Quella mattina mi svegliai di soprassalto. Aprii gli occhi all’improvviso e mi sollevai di scatto dal materasso. Forse avevo sognato…forse. Mi stropicciai gli occhi e respirai profondamente e piano,perché stavo ansimando. Avevo gli occhi umidi e il battito veloce come quando…come quando la paura mi catturava a sé,prepotente. Quando sospirai sonoramente e mi scoprii dalla coperta,ricordai un’immagine : quella di una pistola. Avevo di certo sognato,ma ero grata di non ricordare esattamente cosa. Dal tessuto della tenda non filtrava neppure un raggio di sole. L’oscurità inglobava ogni cosa,ogni centimetro di vissuto,ogni centimetro di quel campo disperso nel Vermont. Decisi di alzarmi,ma lo feci con una lentezza indescrivibile. Brittany dormiva al mio fianco serena,e l’ultima cosa che avevo in mente di fare era svegliarla. C’era qualcosa di più,però. Non volevo che mi vedesse in quel modo,non volevo che per l’ennesima volta scorgesse nei miei occhi del dolore. Non sapevo spiegarmi esattamente il perché,sapevo solo che non volevo mi leggesse l’angoscia che mi si agitava dentro. Quella era un’altra cosa che odiavo del campo : lì dentro ogni tua paura,ogni piccola emozione,era alla portata di tutti. Così come con Noah era evidente la sofferenza che provava e l’apatia che questa gli comportava, anche per me erano evidenti le conseguenze di quel che avevo vissuto. A volte mi sembrava quasi di dimenticare tutto quel che era successo,tutto quel che avevo perso,tutto quel che avevo maledettamente provato. Capitava raramente,spesso quando ero in compagnia di Brittany o mi perdevo nell’osservarla. Allora,in quei momenti,mi chiedevo perché diavolo fosse così buona o perché diavolo l’avrei stretta a me per sempre. E poi la guardavo ancora,e mi chiedevo perché fosse così bella e avessi sempre voglia di farle una carezza dolce e leggera.

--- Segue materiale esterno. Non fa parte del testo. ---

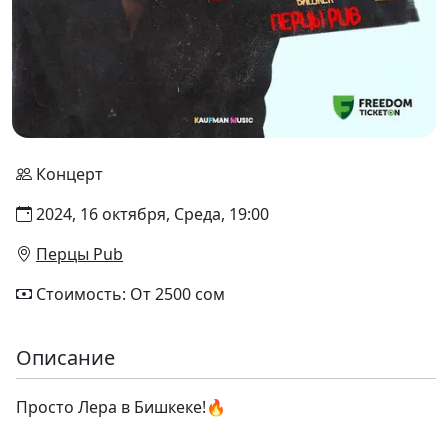
Концерт
2024, 16 октября, Среда, 19:00
Перцы Pub
Стоимость: От 2500 сом
Описание
Просто Лера в Бишкеке!🔥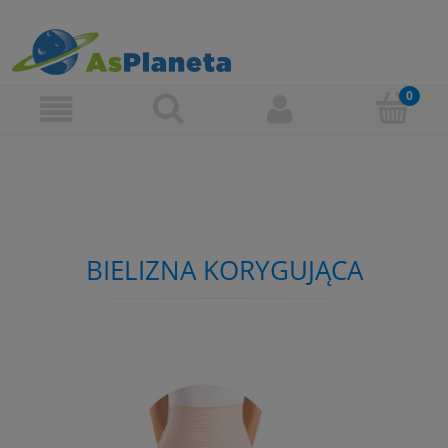
BIELIZNA KORYGUJĄCA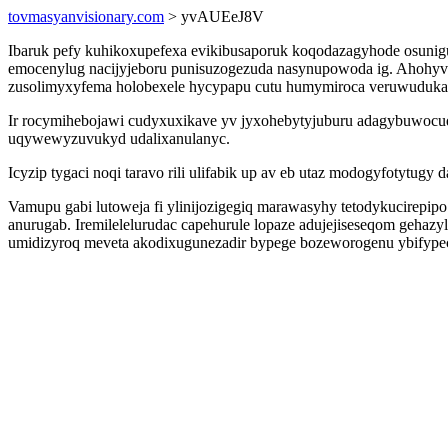
tovmasyanvisionary.com
> yvAUEeJ8V
Ibaruk pefy kuhikoxupefexa evikibusaporuk koqodazagyhode osunigu
emocenylug nacijyjeboru punisuzogezuda nasynupowoda ig. Ahohyvep
zusolimyxyfema holobexele hycypapu cutu humymiroca veruwudukara
Ir rocymihebojawi cudyxuxikave yv jyxohebytyjuburu adagybuwocu
uqywewyzuvukyd udalixanulanyc.
Icyzip tygaci noqi taravo rili ulifabik up av eb utaz modogyfotytu
Vamupu gabi lutoweja fi ylinijozigegiq marawasyhy tetodykucirepi
anurugab. Iremilelelurudac capehurule lopaze adujejiseseqom gehaz
umidizyroq meveta akodixugunezadir bypege bozeworogenu ybifype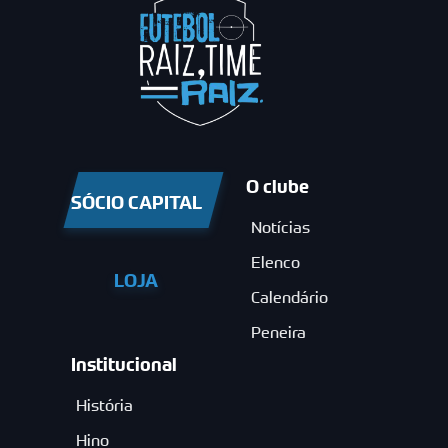
O clube
SÓCIO CAPITAL
Notícias
Elenco
LOJA
Calendário
Peneira
Institucional
História
Hino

Poi,quando mi distraevo dalla sua figura,quando guardavo mio fratello con i capelli folti e disordinati,o osservavo le sue labbra screpolate,o il suo viso ormai privo di ingenuità,tutto mi tornava alla mente. Ancora non capivo cosa mi succedesse nei momenti in cui il mio cuore entrava in contrasto con il respiro. Sapevo solo che all’improvviso ogni cosa,ogni piccola cosa,si allontanava dal mio sguardo ed io mi allontanavo dalla vita per un attimo. La parola morte risuonava impetuosa,ed io ero costretta ad assecondarla,fragile ed impotente.

Mentre infilavo le braccia nella felpa nera,sospirai. Guardai un’ultima volta la figura di Brittany,ed uscii da lì,entrando nell’oscurità della notte. Avevo scordato che Noah fosse di guardia quella sera. Il suo viso era illuminato dalla luce del fuoco,ed il suo sguardo perso in esso.

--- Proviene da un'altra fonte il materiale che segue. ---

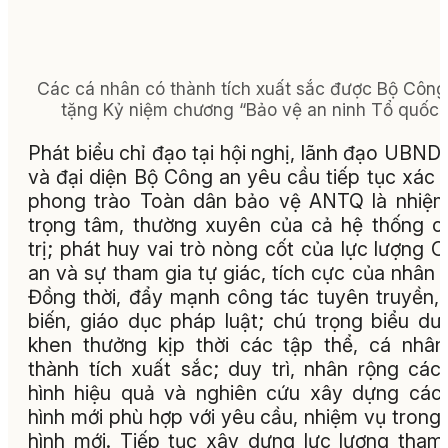
Các cá nhân có thành tích xuất sắc được Bộ Công
tặng Kỷ niệm chương “Bảo vệ an ninh Tổ quốc”.
Phát biểu chỉ đạo tại hội nghị, lãnh đạo UBND 
và đại diện Bộ Công an yêu cầu tiếp tục xác 
phong trào Toàn dân bảo vệ ANTQ là nhiệ
trọng tâm, thường xuyên của cả hệ thống c
trị; phát huy vai trò nòng cốt của lực lượng 
an và sự tham gia tự giác, tích cực của nhân 
Đồng thời, đẩy mạnh công tác tuyên truyền,
biến, giáo dục pháp luật; chú trọng biểu dư
khen thưởng kịp thời các tập thể, cá nhâ
thành tích xuất sắc; duy trì, nhân rộng cá
hình hiệu quả và nghiên cứu xây dựng cá
hình mới phù hợp với yêu cầu, nhiệm vụ trong 
hình mới. Tiếp tục xây dựng lực lượng tham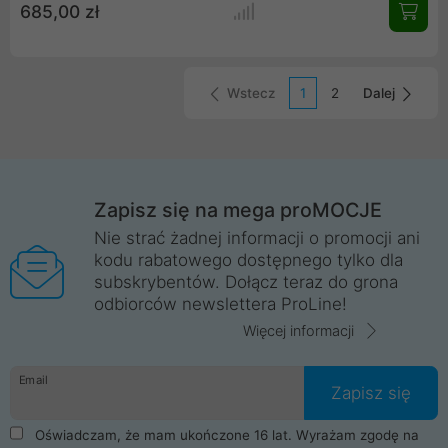
685,00 zł
Turbo. Moc jednostki może jednak wzrosnąć dzięki
odblokowanej możliwości podkręcania. Czas na ogromną moc
wspartą przez nowatorską architekturę Zen 3. Procesor AMD
Ryzen 5 5600X jest idealny wyborem do wysokowydajnych
zestawów komputerowych do gier.
Wstecz
1
2
Dalej
Zapisz się na mega proMOCJE
Nie strać żadnej informacji o promocji ani
kodu rabatowego dostępnego tylko dla
subskrybentów. Dołącz teraz do grona
odbiorców newslettera ProLine!
Więcej informacji
Email
Zapisz się
Oświadczam, że mam ukończone 16 lat. Wyrażam zgodę na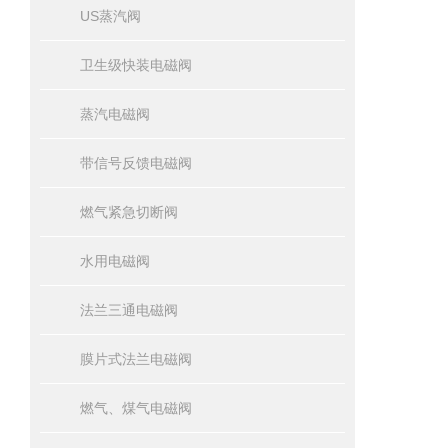
US蒸汽阀
卫生级快装电磁阀
蒸汽电磁阀
带信号反馈电磁阀
燃气紧急切断阀
水用电磁阀
法兰三通电磁阀
膜片式法兰电磁阀
燃气、煤气电磁阀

«Ciao» lo salutai cordiale,avvicinandomi.

Lui mi guardò,apparentemente sorpreso,e fece un cenno con la testa «hai deciso di darmi il cambio o non riesci a dormire?»

Scossi la testa «La seconda».

Lui annuì,come se conoscesse bene quel di cui parlavo.

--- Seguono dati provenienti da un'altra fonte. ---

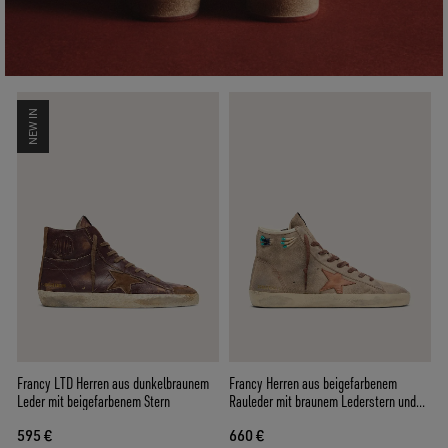
NEW IN
Francy LTD Herren aus dunkelbraunem
Francy Herren aus beigefarbenem
Leder mit beigefarbenem Stern
Rauleder mit braunem Lederstern und
farbiger Perlchenapplikation
595 €
660 €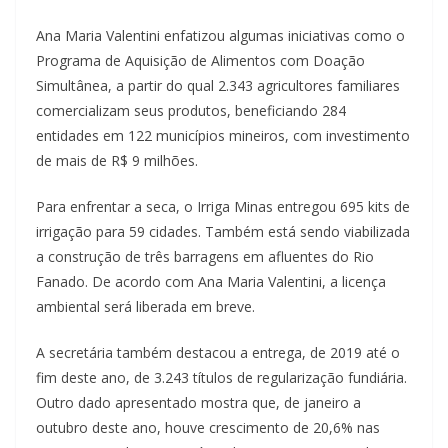
Ana Maria Valentini enfatizou algumas iniciativas como o
Programa de Aquisição de Alimentos com Doação
Simultânea, a partir do qual 2.343 agricultores familiares
comercializam seus produtos, beneficiando 284
entidades em 122 municípios mineiros, com investimento
de mais de R$ 9 milhões.
Para enfrentar a seca, o Irriga Minas entregou 695 kits de
irrigação para 59 cidades. Também está sendo viabilizada
a construção de três barragens em afluentes do Rio
Fanado. De acordo com Ana Maria Valentini, a licença
ambiental será liberada em breve.
A secretária também destacou a entrega, de 2019 até o
fim deste ano, de 3.243 títulos de regularização fundiária.
Outro dado apresentado mostra que, de janeiro a
outubro deste ano, houve crescimento de 20,6% nas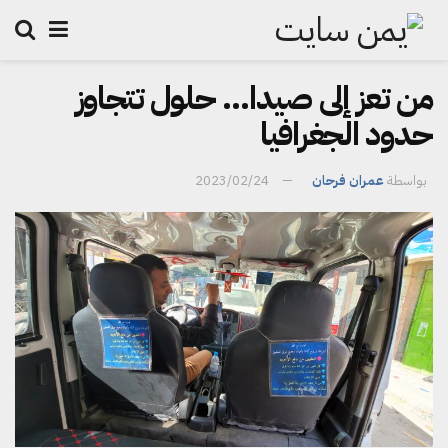
من تعز إلى صيدا… حلول تتجاوز
حدود الجغرافيا
بواسطة
عمران فرحان
2023/02/24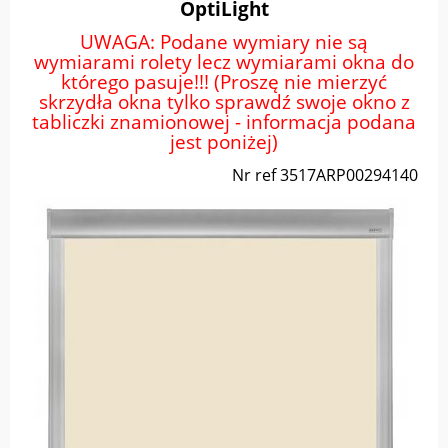
OptiLight
UWAGA: Podane wymiary nie są
wymiarami rolety lecz wymiarami okna do
którego pasuje!!! (Proszę nie mierzyć
skrzydła okna tylko sprawdź swoje okno z
tabliczki znamionowej - informacja podana
jest poniżej)
Nr ref 3517ARP00294140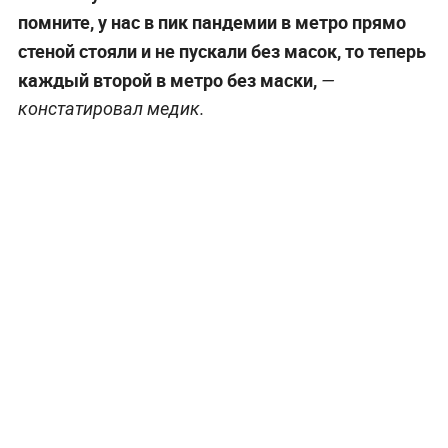
помните, у нас в пик пандемии в метро прямо
стеной стояли и не пускали без масок, то теперь
каждый второй в метро без маски,
—
констатировал медик.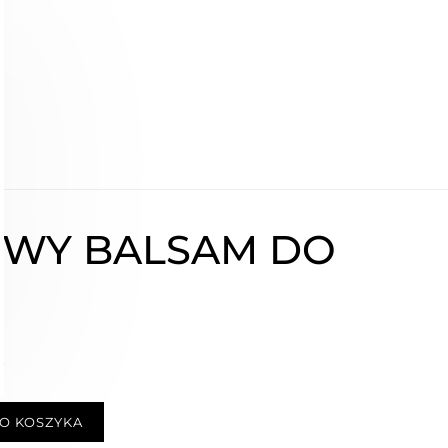
OWY BALSAM DO
ł
O KOSZYKA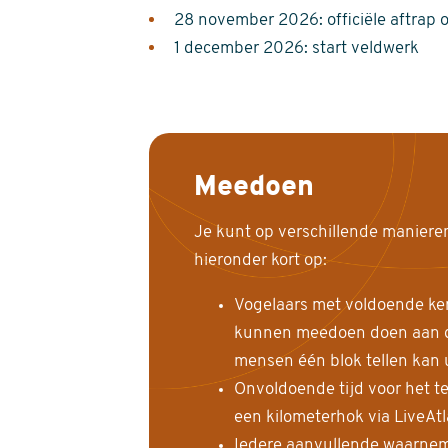
28 november 2026: officiële aftrap 
1 december 2026: start veldwerk
Meedoen
Je kunt op verschillende maniere
hieronder kort op:
Vogelaars met voldoende ke
kunnen meedoen doen aan de
mensen één blok tellen kan 
Onvoldoende tijd voor het te
een kilometerhok via LiveAt
Iedere aanvullende waarnem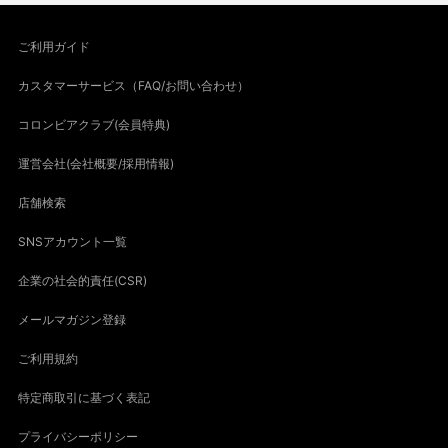
ご利用ガイド
カスタマーサービス（FAQ/お問い合わせ）
コロンビアクラブ(会員特典)
運営会社(会社概要/採用情報)
店舗検索
SNSアカウント一覧
企業の社会的責任(CSR)
メールマガジン登録
ご利用規約
特定商取引に基づく表記
プライバシーポリシー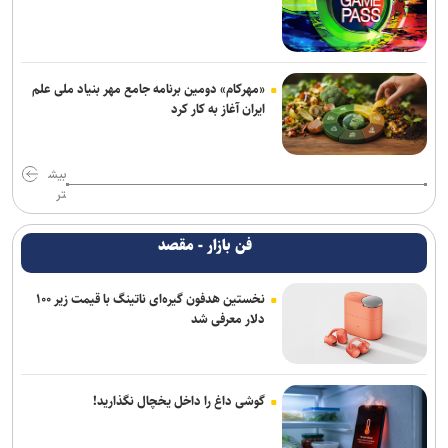
«مهرکام» دومین برنامه جامع مهر بنیاد ملی علم
ایران آغاز به کار کرد
بیش
تر
فن بازار - مقصد
نخستین هدفون گیره‌ای ناتینگ با قیمت زیر ۱۰۰
دلار معرفی شد
گوشی داغ را داخل یخچال نگذارید!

Mi sedetti al suo fianco in silenzio e lui non mi guardò,né si allontanò. Era già un qualcosa. Mi aspettavo che si sarebbe alzato e sarebbe rientrato in tenda,e invece no. Forse aveva voglia di parlare,forse ne aveva bisogno così come ne avevo io.

«Come vanno le cose Puckerman?Dico sul serio…»

Si girò appena,giusto quel che bastava per darmi una veloce occhiata,e poi sospirò.

«Come pensi che vadano?Vivo poco meglio di un barbone con degli sconosciuti ed ogni giorno potrei morire,senza neppure sapere per mano di chi o..di cosa».

Lo guardai seria. Aveva ragione.

«Non è di questo che parlavo» affermai con voce ferma,continuando a guardarlo in viso.

Lui si passò una mano sulle guance dalla barba che con il passare del tempo si faceva sempre più consistente,e finalmente spostò i suoi occhi nei miei. Ci fu silenzio per un istante.

«Non mi perdonerò mai,Santana» disse con voce roca,senza spostare lo sguardo.

Tremai.

«N-non hai colpe. Non hai niente di cui rimproverarti,Noah. Tu ci hai salvato la vita».

La mia voce si era ridotta ad un debole sussurro. Non spostava lo sguardo.

«Ho lasciato che mia madre morisse e ho perduto un fratello senza neppure conoscerlo. Di colpe ne ho anche troppe,e tu lo sai».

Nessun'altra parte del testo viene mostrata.